## [Instruction]
One part of the entries below is wanted: the lines from the one containing "vanuit een LBS dienst: Groupon. Groupon" through the one containing "aanbiedingen gekoppeld aan je locatie.". Write those out exactly and nothing else.

## [Data under study]
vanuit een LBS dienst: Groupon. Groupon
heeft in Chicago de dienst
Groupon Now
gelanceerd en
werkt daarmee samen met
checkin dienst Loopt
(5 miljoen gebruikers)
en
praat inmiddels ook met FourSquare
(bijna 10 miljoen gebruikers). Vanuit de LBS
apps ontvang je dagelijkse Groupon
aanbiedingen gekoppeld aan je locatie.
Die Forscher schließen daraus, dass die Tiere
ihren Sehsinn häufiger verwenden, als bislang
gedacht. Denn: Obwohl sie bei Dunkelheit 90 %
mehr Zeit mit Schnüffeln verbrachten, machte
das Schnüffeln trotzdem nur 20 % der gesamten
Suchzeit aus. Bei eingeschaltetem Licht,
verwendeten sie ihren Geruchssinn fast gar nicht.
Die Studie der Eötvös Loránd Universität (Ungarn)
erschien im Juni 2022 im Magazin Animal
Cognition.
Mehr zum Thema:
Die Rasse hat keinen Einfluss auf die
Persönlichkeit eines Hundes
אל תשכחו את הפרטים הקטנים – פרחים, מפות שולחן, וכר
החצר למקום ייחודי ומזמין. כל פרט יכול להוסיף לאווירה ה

---

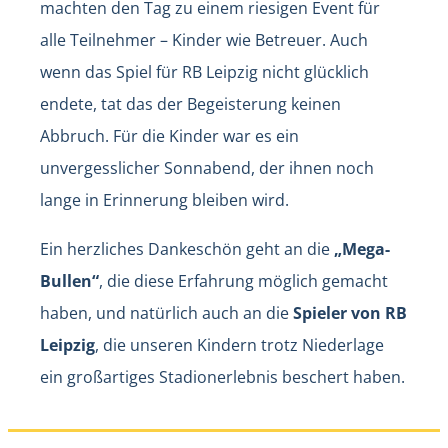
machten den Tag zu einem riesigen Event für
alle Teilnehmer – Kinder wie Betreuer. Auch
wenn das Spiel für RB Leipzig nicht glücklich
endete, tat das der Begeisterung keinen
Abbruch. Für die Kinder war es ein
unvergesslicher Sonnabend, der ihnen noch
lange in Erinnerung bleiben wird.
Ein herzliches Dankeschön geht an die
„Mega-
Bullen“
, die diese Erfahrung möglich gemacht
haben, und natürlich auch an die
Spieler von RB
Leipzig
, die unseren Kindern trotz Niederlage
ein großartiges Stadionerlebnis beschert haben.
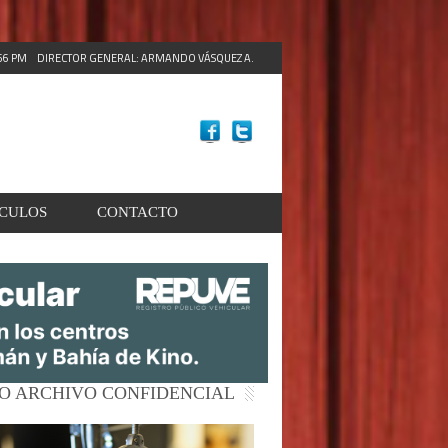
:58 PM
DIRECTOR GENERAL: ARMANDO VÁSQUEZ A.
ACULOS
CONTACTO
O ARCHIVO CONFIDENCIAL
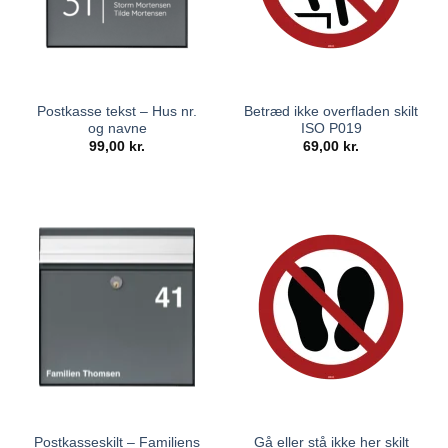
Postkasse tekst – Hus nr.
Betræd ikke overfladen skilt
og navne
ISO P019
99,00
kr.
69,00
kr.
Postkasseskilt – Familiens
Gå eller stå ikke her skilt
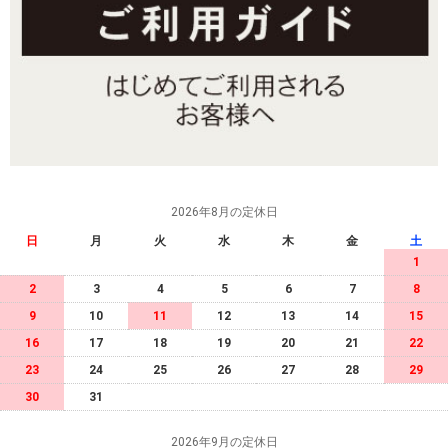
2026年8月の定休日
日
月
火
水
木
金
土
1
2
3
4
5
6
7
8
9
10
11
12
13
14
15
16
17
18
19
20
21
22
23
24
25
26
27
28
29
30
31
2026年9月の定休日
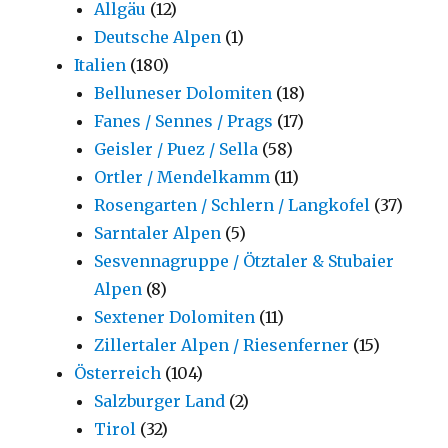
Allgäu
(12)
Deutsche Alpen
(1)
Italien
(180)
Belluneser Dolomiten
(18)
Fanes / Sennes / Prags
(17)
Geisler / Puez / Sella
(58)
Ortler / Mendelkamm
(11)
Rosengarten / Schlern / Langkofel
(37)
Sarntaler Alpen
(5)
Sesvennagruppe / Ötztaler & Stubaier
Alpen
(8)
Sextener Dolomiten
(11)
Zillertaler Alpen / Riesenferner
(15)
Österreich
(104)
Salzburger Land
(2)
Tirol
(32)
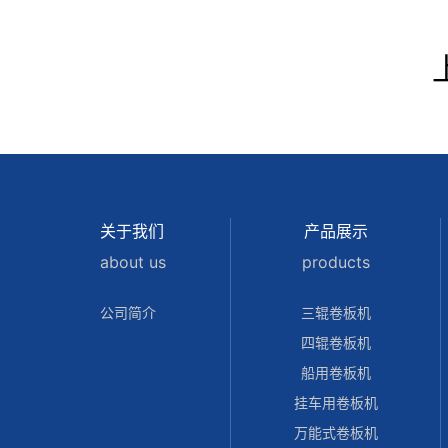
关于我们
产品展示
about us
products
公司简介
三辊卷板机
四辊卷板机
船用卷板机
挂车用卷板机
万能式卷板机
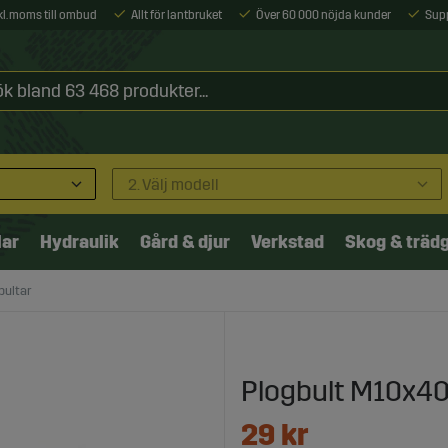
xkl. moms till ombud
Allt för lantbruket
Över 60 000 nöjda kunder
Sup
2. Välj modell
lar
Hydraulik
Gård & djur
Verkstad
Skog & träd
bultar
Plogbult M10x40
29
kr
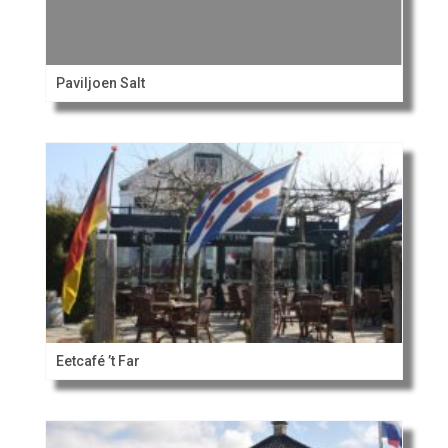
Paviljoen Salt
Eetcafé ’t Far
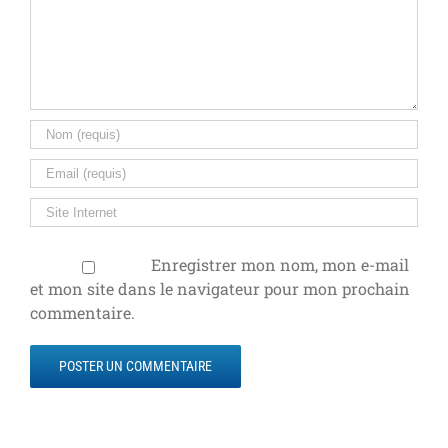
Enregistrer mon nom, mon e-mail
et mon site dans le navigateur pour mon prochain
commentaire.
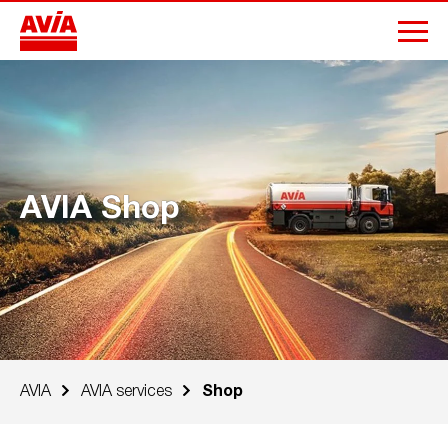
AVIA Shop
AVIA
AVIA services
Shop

## [Answer area]
vanuit een LBS dienst: Groupon. Groupon
heeft in Chicago de dienst
Groupon Now
gelanceerd en
werkt daarmee samen met
checkin dienst Loopt
(5 miljoen gebruikers)
en
praat inmiddels ook met FourSquare
(bijna 10 miljoen gebruikers). Vanuit de LBS
apps ontvang je dagelijkse Groupon
aanbiedingen gekoppeld aan je locatie.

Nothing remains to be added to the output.